Extracto de origen -
================
3.2 Application Instrumentation (Node.js)

Script ejecutable: scripts/nodejs/instrumentation.js

Instrumentación OpenTelemetry para aplicaciones Node.js con auto-instrumentation.

Cuándo ejecutar:

  • Inicio de aplicación Node.js
  • Setup de distributed tracing
  • Integración con Jaeger/OTLP

Uso:

bash
cd scripts/nodejs
npm install

# En tu aplicación, importa al inicio:
require('./instrumentation');

# O con variables de entorno:
OTEL_EXPORTER_OTLP_ENDPOINT=http://localhost:4318/v1/traces node app.js

Características:

  • ✅ Auto-instrumentation (HTTP, Express, PostgreSQL, Redis)
  • ✅ OTLP exporter
  • ✅ Resource attributes configurables
  • ✅ Graceful shutdown

3.3 Custom Spans (Node.js)

Script ejecutable: scripts/nodejs/userService.js

Ejemplo de servicio con custom spans para tracing personalizado.

Uso:

javascript
const { getUserById } = require('./userService');
const user = await getUserById('123');

3.4 Application Instrumentation (Rust)
================
Tarea 1 -
Transcribe sin cambios el tramo del extracto de origen que va desde "3.3 Custom Spans" hasta "Application Instrumentation (Rust)".
Tarea 2 -
Enumera los componentes que, según el extracto de origen, abarca la auto-instrumentation.

Datos proporcionados -
================
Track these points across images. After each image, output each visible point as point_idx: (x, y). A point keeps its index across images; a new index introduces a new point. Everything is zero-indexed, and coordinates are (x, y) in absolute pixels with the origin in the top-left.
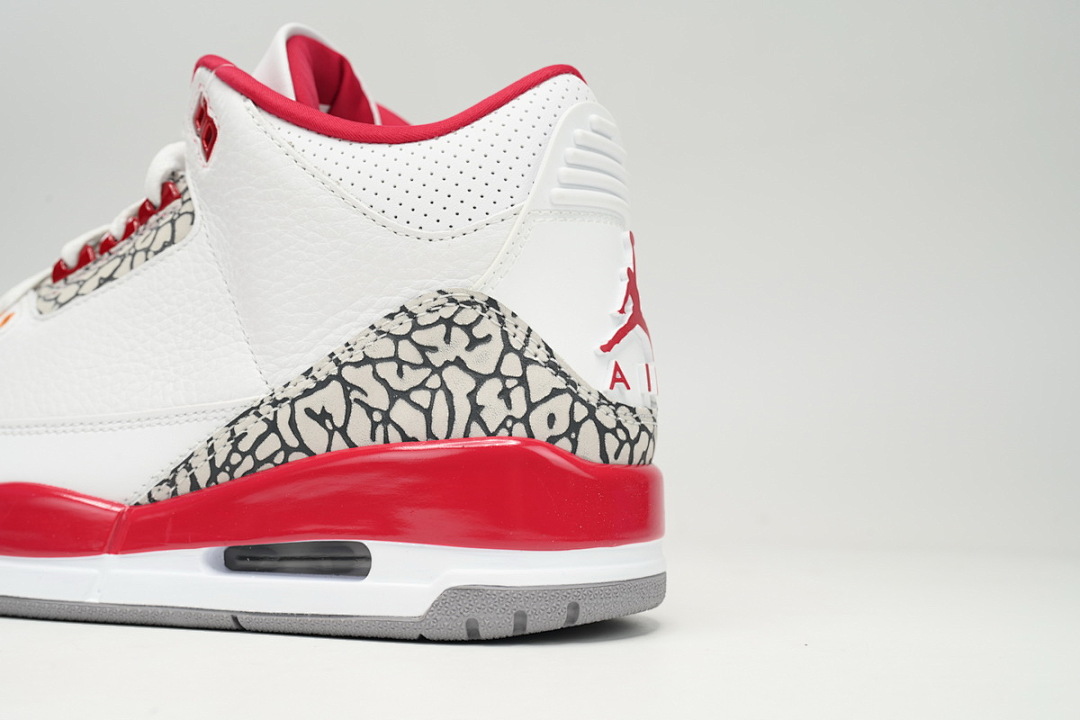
================
Resultado 1 -
3.3 Custom Spans (Node.js)

Script ejecutable: scripts/nodejs/userService.js

Ejemplo de servicio con custom spans para tracing personalizado.

Uso:

javascript
const { getUserById } = require('./userService');
const user = await getUserById('123');

3.4 Application Instrumentation (Rust)

Resultado 2 -
HTTP, Express, PostgreSQL y Redis.